Он был искренним противником крепостничества и как должное принимал слова многих лучших людей России и Европы, что его «Записки охотника» внесли если не решающий, то заметный вклад в отмену этого постыдного пережитка прошлого. В то же время он жил, и весьма неплохо, исключительно доходами от своих немалых имений и в последние годы все чаще сетовал на то, что доходы эти из-за нерадивости крестьян и неумелости управляющих неуклонно падают.
Он искренне любил Россию, но большую часть жизни прожил за границей, не уставая повторять на безупречном французском, немецком, английском и итальянском языках, что он человек русский. Полной грудью он мог дышать только в своем Спасском, но в России он задыхался.
Он был знаком со всем светом, всем говорил высоким тонким голосом любезные слова и слушал с таким видом, точно речи его собеседника открывали ему совершенно новый и необыкновенно интересный взгляд на Россию, на мир и на судьбы человечества. Так он разговаривал с революционерами, с либералами, с консерваторами и только при виде крайних ретроградов свирепел и тотчас от них уходил. Он был искренне расположен к людям, внимателен, тактичен, никогда не отказывал в помощи и содействии даже незнакомым людям и в то же время с большинством старых друзей, да и просто знакомых находился в жестоких контрах и ссорах, не разговаривал и не раскланивался годами. Как это получалось?!
Или вот сейчас: он, искренне ненавидящий русское правительство, так, как ненавидеть его может только настоящий русский писатель и интеллигент, спешит встретиться с главой этого правительства, чтобы сообщить ему важнейшую новость, почерпнутую из приватной беседы. И подслушанный нами досадливый вздох был вызван вовсе не дипломатическим афронтом старого канцлера, а тем, что тот поспешил уехать в Петербург, а не в любимый ими обоими Висбаден, и вот теперь Тургенев вынужден спешить ему вслед, уповая на то, что Горчаков не поедет с докладом к царю в Ливадию. Крым Тургенев не любил. Зачем нужен Крым, если есть Канн?
Неприятный ход мыслей перебило появление на перроне молодой женщины. Она предоставила носильщику и кондуктору право устройства ее багажа, сама же осталась снаружи, не спеша входить в душный вагон. Всегда отзывчивый к женской красоте, Тургенев окинул ее внимательным взглядом. Совсем юная, лет двадцати двух, миловидная, несомненно русская, на что указывало сочетание вздернутого носика, чуть выдающихся скул и дорогого дорожного костюма, от Вотра, безошибочно определил он. Костюм цвета аделаида гармонировал с васильковыми глазами, все вместе с густо-синей краской вагона — прелестно! Он приветливо улыбнулся и слегка наклонил голову. Ответом ему был холодный взгляд.

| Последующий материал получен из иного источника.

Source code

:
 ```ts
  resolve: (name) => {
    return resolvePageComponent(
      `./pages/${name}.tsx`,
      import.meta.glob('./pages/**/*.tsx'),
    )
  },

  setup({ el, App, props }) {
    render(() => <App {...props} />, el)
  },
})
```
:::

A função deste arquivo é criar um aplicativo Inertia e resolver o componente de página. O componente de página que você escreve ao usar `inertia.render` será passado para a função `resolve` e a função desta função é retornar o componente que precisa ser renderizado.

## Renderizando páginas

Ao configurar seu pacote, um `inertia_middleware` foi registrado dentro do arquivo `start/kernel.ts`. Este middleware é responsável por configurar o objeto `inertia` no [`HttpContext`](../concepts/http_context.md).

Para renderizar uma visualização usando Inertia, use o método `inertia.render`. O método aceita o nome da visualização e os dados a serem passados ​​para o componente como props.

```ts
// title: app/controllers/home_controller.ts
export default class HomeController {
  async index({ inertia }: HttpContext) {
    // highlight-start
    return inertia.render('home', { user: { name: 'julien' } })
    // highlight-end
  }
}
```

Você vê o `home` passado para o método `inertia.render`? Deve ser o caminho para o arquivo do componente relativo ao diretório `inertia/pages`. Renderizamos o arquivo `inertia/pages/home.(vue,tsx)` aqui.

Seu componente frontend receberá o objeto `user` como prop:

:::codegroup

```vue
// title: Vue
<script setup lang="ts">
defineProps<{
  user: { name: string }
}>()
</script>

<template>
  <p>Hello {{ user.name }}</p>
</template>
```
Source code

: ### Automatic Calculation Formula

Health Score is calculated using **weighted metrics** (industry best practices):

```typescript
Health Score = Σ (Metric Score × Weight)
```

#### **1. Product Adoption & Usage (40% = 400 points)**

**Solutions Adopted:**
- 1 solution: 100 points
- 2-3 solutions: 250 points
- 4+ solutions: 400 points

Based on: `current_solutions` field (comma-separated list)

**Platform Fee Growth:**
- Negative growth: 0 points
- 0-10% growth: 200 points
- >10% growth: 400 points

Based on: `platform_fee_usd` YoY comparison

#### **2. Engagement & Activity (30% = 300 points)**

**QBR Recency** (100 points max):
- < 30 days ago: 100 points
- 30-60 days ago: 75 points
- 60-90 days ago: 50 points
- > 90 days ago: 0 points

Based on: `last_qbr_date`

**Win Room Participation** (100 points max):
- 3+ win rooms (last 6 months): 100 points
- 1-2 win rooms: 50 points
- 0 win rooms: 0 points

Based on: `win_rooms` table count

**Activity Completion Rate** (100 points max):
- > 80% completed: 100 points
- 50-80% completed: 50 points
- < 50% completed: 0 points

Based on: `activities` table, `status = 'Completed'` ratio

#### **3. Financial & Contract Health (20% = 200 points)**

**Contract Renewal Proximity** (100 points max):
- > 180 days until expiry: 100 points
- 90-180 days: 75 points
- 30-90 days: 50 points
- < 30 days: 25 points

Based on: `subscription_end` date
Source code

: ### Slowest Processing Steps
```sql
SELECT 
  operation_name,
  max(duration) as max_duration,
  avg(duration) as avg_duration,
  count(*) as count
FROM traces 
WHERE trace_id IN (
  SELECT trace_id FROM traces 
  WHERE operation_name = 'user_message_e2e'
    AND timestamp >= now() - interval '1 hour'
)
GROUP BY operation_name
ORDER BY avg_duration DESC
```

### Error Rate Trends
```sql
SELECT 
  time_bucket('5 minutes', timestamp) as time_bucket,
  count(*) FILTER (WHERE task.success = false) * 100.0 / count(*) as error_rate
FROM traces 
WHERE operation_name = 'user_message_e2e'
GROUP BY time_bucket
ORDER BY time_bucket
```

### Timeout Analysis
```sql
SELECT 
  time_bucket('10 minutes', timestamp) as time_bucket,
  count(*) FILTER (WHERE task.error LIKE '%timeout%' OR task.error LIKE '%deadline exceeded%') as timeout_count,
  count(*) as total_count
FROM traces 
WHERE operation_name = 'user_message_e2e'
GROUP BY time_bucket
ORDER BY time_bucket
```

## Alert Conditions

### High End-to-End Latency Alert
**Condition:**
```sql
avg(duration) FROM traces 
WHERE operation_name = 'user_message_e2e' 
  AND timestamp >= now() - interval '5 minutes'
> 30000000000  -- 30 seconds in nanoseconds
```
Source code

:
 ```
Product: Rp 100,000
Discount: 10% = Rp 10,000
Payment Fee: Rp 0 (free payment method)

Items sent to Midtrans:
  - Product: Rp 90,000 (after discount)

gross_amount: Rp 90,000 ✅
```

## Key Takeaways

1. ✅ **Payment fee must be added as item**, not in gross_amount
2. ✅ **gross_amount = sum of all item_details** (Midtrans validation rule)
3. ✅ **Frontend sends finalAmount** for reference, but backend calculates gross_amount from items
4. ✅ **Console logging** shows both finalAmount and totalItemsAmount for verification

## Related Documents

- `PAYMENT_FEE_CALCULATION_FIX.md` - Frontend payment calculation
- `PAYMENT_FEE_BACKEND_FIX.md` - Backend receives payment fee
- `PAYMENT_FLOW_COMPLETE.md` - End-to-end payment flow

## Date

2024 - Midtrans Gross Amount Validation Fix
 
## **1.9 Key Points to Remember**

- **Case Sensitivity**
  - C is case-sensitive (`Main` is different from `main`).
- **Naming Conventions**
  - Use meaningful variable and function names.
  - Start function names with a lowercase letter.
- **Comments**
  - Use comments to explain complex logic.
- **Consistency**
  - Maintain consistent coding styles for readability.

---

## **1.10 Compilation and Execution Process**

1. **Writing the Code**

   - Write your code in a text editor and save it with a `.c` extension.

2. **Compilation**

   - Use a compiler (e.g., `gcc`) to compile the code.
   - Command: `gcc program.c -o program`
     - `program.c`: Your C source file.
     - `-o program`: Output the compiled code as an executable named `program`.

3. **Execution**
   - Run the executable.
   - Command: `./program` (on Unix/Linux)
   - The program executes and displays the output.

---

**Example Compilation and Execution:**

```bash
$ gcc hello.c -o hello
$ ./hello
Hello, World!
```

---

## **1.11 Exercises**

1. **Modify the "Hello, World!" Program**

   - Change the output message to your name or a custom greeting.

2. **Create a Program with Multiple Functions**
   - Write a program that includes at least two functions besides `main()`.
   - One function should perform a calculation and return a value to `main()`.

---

Вера Павловна, так звали молодую женщину, не узнала великого писателя, да и не могла узнать, ибо, наслышанная, конечно, о нем, пребывала в уверенности, что он уже умер. Тургеневым восторгались papa и mama, муж, глубокий, сорокапятилетний старик, говорил, что он вырос на повестях Тургенева — страшно подумать, как давно это было!
Но по странному извиву мысли при виде «мерзкого старика» на перроне Вера Павловна подумала именно о Тургеневе, точнее, о его посмертном романе «Новь», поднесенном ей одним из ее новых знакомых. «Почему у этого Тургенева все революционеры оказываются какими-то ущербными, физически и психически больными?» — с некоторой обидой подумала она.